FWP is also seeking to acquire 14.89 acres of property one mile east of Dayton along the western shore of Flathead Lake. That property is owned by Montana’s Outdoor Legacy Foundation and would be developed into Montebello Fishing Access Site and include an access road, parking area, boat launch, dock, vault latrine, signage, boundary fencing, and host campsite. The site would be open for day-use only, but acquisition of the property by FWP would ensure future public access to the property as well as Flathead Lake.

FWP will next ask the state Legislature for spending authority to close on both properties during the upcoming session.

But it wasn’t just Flathead Lake that drew crowds in 2020. The region’s other seven units — Lake Mary Ronan, Thompson Chain of Lakes, Thompson Falls, Lone Pine, Logan, Les Mason, and Whitefish state parks — also saw historic usage levels.
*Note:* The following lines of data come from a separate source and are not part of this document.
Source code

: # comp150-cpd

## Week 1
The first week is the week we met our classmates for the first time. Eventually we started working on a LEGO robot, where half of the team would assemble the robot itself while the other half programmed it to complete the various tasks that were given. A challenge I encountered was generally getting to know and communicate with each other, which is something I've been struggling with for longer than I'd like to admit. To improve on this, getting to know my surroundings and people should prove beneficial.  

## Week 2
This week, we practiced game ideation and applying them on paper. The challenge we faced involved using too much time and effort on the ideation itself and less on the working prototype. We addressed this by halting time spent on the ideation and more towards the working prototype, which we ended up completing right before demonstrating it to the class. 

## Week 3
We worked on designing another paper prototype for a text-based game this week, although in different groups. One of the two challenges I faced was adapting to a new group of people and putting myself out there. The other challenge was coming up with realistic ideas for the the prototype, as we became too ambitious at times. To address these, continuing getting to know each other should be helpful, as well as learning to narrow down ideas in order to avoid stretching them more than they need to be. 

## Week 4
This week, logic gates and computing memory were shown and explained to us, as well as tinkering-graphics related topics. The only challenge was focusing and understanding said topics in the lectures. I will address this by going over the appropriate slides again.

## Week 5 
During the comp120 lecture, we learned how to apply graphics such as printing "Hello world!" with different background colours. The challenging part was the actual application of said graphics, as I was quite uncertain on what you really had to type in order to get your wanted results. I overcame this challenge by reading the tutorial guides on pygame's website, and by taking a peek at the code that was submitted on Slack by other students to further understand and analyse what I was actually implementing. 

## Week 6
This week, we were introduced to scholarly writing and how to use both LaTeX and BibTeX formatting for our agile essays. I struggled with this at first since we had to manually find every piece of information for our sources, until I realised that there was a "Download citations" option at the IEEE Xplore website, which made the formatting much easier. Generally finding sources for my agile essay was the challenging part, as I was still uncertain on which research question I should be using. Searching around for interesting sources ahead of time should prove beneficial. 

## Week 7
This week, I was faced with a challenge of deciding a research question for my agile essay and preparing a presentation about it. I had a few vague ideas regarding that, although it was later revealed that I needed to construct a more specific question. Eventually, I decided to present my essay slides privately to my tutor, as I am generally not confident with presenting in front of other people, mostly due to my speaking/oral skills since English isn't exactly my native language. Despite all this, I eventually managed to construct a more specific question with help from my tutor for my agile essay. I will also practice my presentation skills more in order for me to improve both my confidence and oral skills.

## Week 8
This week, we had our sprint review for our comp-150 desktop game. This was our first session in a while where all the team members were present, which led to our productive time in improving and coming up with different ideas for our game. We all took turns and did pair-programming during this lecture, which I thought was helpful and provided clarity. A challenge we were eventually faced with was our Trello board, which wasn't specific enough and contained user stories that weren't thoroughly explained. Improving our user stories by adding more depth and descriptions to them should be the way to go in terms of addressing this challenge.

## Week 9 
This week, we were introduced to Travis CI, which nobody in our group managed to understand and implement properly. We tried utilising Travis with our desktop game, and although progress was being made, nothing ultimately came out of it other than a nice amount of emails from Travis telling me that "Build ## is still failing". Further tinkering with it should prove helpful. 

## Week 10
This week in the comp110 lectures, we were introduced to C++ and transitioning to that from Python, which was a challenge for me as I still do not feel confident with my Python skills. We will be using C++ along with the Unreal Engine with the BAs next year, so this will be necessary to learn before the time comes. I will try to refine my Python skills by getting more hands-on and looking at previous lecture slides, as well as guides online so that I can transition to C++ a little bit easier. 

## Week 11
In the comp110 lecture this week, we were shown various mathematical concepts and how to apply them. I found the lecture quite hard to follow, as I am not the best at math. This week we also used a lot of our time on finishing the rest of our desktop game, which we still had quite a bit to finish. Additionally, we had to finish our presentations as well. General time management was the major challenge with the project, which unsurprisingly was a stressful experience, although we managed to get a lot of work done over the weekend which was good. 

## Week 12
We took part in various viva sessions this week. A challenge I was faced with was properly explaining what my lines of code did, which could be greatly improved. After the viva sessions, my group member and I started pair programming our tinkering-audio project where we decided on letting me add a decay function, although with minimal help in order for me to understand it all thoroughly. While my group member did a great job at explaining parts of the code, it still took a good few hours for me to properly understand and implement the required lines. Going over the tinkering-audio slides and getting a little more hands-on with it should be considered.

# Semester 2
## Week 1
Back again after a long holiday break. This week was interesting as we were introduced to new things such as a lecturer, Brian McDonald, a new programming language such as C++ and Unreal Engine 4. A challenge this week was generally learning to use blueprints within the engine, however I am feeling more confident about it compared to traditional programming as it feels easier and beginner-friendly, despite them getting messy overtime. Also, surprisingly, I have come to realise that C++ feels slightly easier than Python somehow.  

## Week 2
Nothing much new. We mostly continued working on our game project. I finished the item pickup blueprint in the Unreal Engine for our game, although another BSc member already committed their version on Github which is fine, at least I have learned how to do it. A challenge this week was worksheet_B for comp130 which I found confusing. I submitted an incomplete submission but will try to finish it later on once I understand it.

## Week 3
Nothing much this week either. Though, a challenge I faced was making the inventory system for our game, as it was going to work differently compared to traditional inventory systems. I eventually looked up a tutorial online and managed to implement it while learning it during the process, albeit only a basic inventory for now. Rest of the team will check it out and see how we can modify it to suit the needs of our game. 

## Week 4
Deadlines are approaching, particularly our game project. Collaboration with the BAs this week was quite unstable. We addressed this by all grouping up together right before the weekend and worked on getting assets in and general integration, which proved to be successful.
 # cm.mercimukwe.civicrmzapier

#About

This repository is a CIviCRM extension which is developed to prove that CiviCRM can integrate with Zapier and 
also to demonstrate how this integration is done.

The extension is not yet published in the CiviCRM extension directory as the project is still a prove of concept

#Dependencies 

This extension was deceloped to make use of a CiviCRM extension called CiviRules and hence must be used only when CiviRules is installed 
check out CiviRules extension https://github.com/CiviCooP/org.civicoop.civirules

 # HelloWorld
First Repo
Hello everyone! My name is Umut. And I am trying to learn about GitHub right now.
At Thompson Chain of Lakes, which spans approximately 3,000 acres and stretches over 20 miles along U.S. Highway 2 between Kalispell and Libby, from McGregor Lake in Flathead County to Loon Lake in Lincoln County, parks managers reported nearly 170,000 visits, or a 37% increase over 2019.

The biggest increase of all Region 1 units occurred at Lake Mary Ronan State Park, a far-flung yet pristine area that received about 23,000 visits in 2019 but registered 34,000 in 2020.